# SUPPLIED INFORMATION:
-=-=-

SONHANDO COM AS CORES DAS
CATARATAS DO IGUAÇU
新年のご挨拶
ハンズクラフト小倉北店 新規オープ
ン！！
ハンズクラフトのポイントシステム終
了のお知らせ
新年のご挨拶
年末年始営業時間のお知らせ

-=-=-

# REQUIREMENT:
Reproduce every line of the rows above word for word, keeping each line break where it falls.

# TASK SOLUTION:
SONHANDO COM AS CORES DAS
CATARATAS DO IGUAÇU
新年のご挨拶
ハンズクラフト小倉北店 新規オープ
ン！！
ハンズクラフトのポイントシステム終
了のお知らせ
新年のご挨拶
年末年始営業時間のお知らせ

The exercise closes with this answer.